Title IX is a law passed in 1972 requiring gender equity for boys and girls in every educational program that receives federal funding.
Settled after seven years in 1996, Cohen vs. Brown University was a landmark case that set the stage for female athletes to have equal access to sports, college scholarships, and much more. Amy Cohen was a gymnast at Brown and who was her coach? Jackie Court!
All gymnasts know how influential a great coach is – but what Jackie Court represented is the incredible impact that access to sports for girls has for everyone. (Read more about her here.)

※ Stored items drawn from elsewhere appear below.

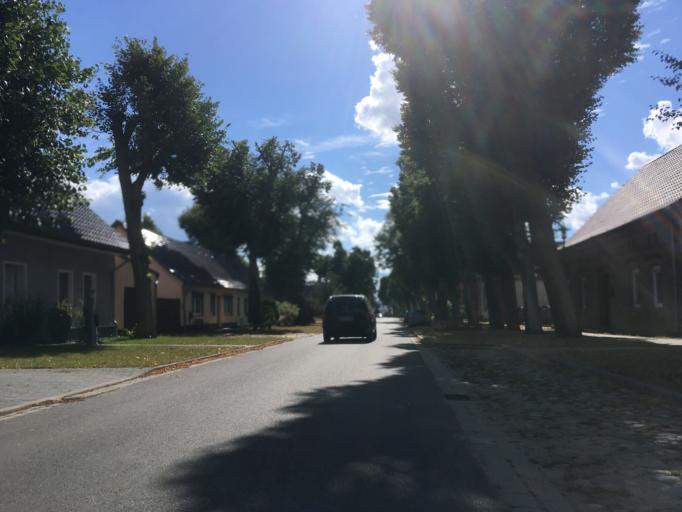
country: DE
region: Brandenburg
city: Angermunde
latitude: 52.9779
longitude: 13.9897
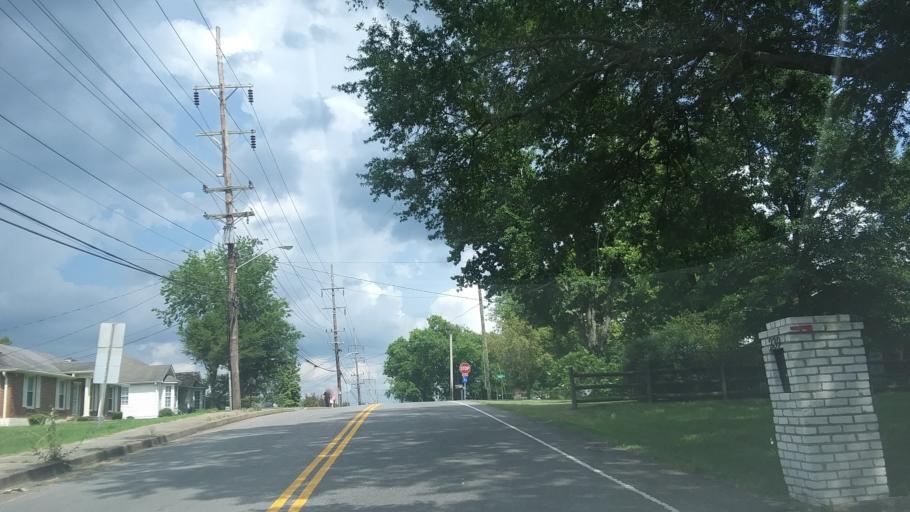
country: US
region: Tennessee
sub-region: Davidson County
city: Oak Hill
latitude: 36.0791
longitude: -86.7091
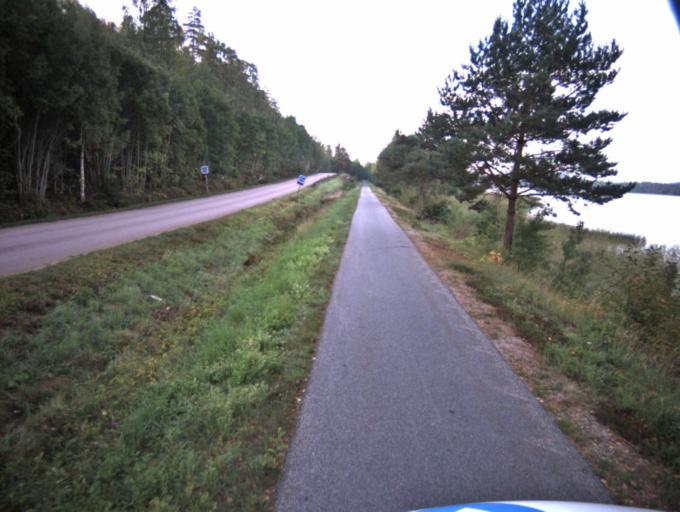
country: SE
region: Vaestra Goetaland
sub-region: Ulricehamns Kommun
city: Ulricehamn
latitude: 57.7507
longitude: 13.3942
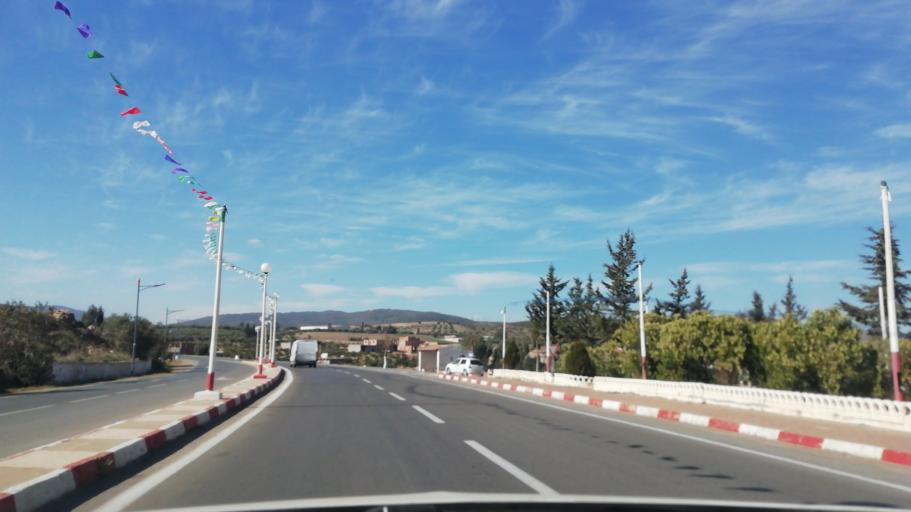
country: DZ
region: Tlemcen
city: Ouled Mimoun
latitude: 34.8706
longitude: -1.1420
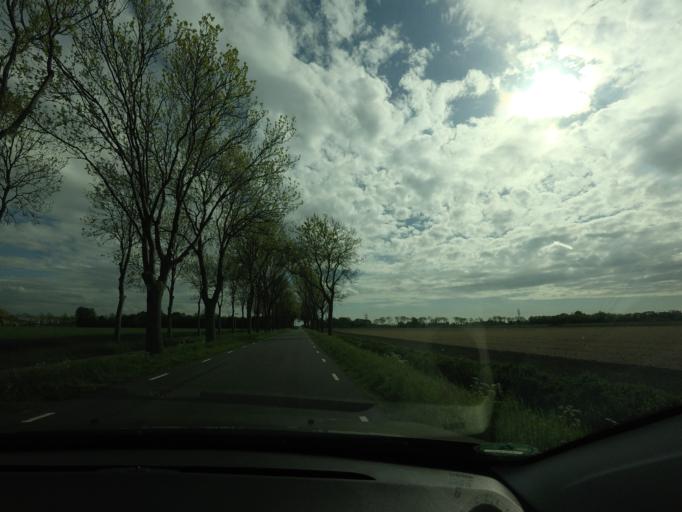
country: NL
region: North Holland
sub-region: Gemeente Beemster
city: Halfweg
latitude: 52.5271
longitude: 4.8999
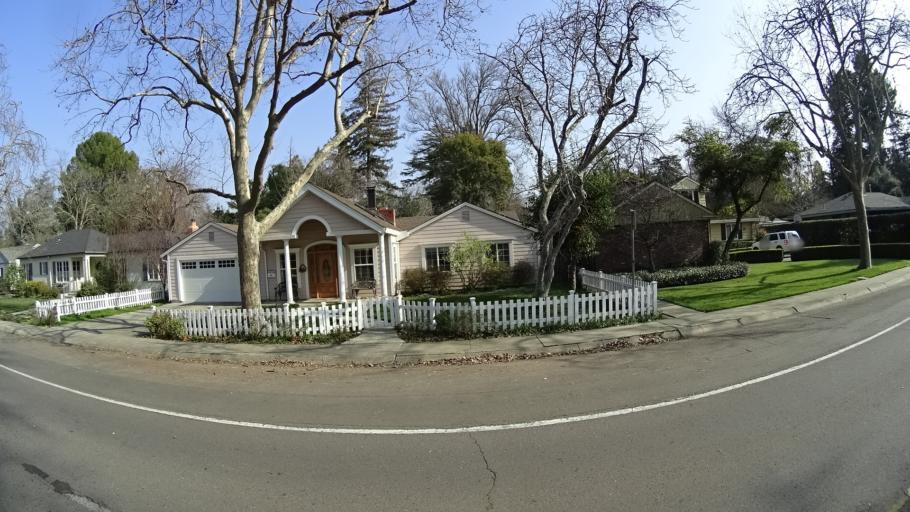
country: US
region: California
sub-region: Yolo County
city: Davis
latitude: 38.5486
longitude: -121.7528
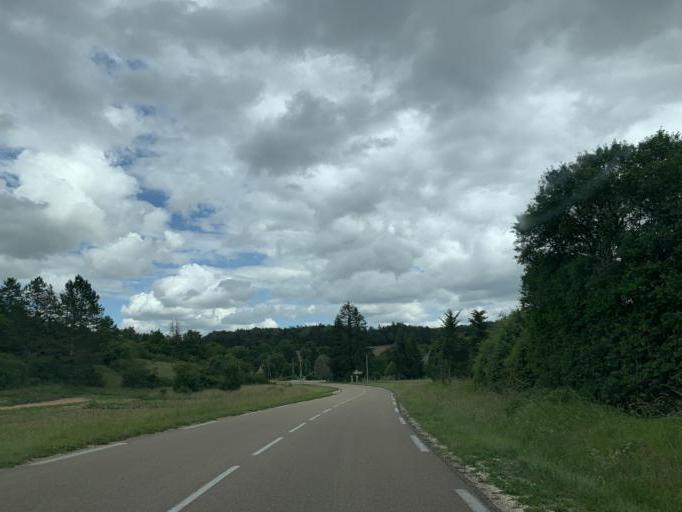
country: FR
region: Bourgogne
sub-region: Departement de l'Yonne
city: Chablis
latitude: 47.7340
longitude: 3.7981
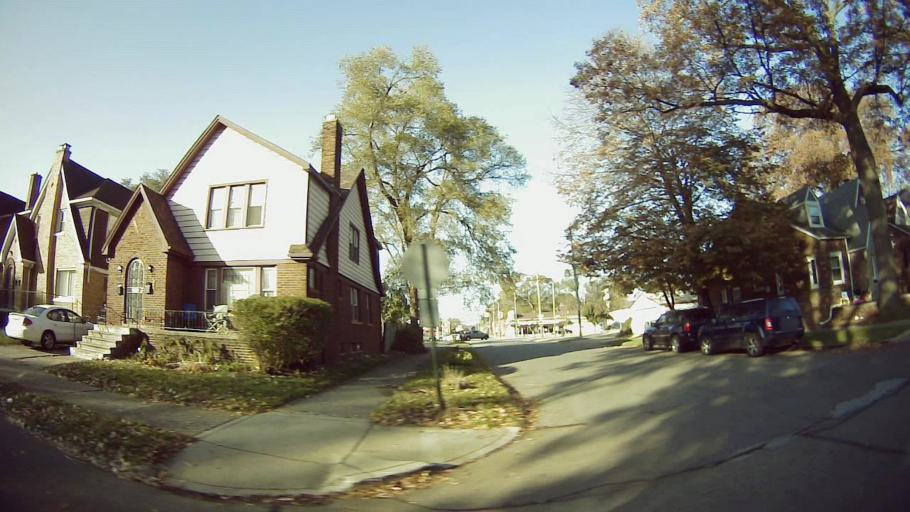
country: US
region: Michigan
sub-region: Oakland County
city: Ferndale
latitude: 42.4190
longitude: -83.1401
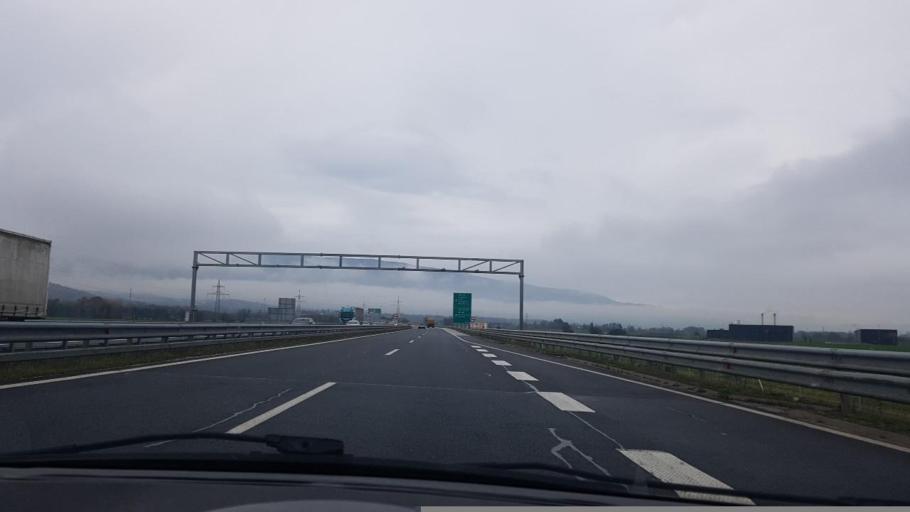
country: SI
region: Hoce-Slivnica
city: Hotinja Vas
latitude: 46.4750
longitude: 15.6725
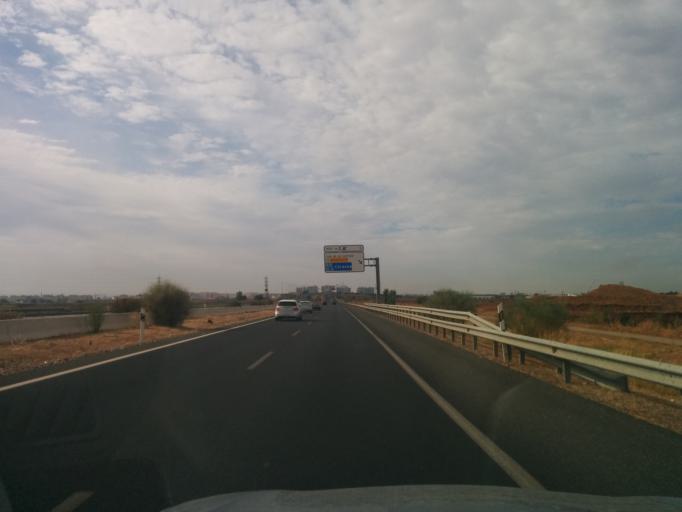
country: ES
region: Andalusia
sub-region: Provincia de Sevilla
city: La Rinconada
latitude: 37.4458
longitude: -5.9714
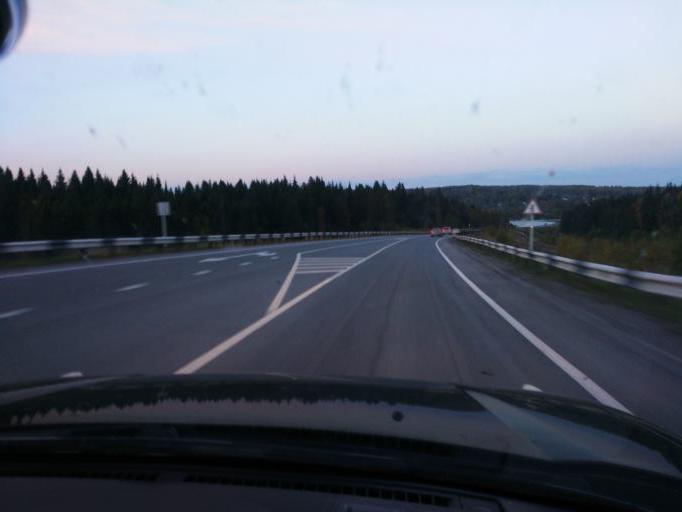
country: RU
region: Perm
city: Sylva
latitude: 58.2941
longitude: 56.8399
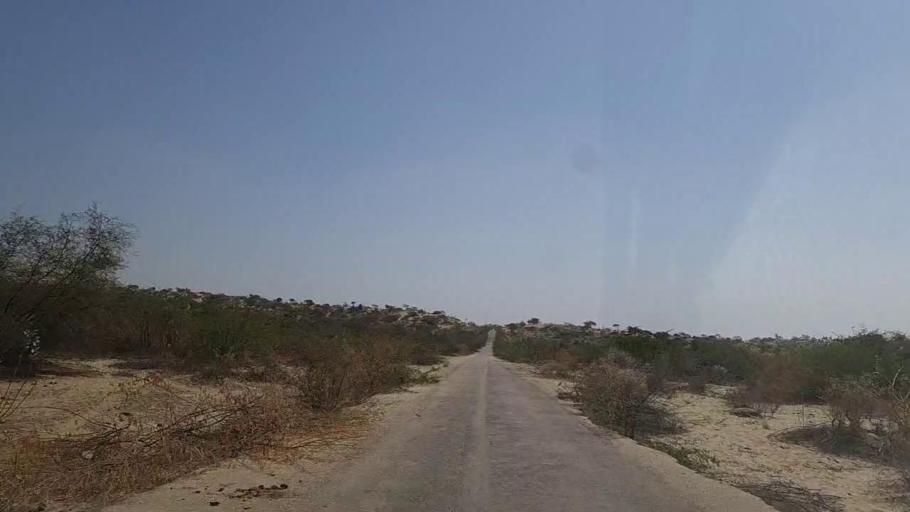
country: PK
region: Sindh
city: Diplo
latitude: 24.4926
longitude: 69.4357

Jackie was the voice in the early development of women’s gymnastics in Rhode Island. She organized the first tri competitive high school meet and USAG state meet. She was Rhode Island’s first state chairperson and held the position for 18 years. She was the first minority coach hired at Brown University, developed the competitive gymnastics program and coached for 33 years before retiring. She was always an active supporter of equality for women in sports. She was recognized by the NCAA Gymnastics Association for her support and actions that improved the betterment of college sports for women through Title IX.
Jackie continued to judge after coaching and passed away in 2020. Her son John Court is now the head coach for the University of Arizona’s women’s gymnastics team.
We are proud to honor Jackie Court, an inspiring trailblazer who paved the way for so many!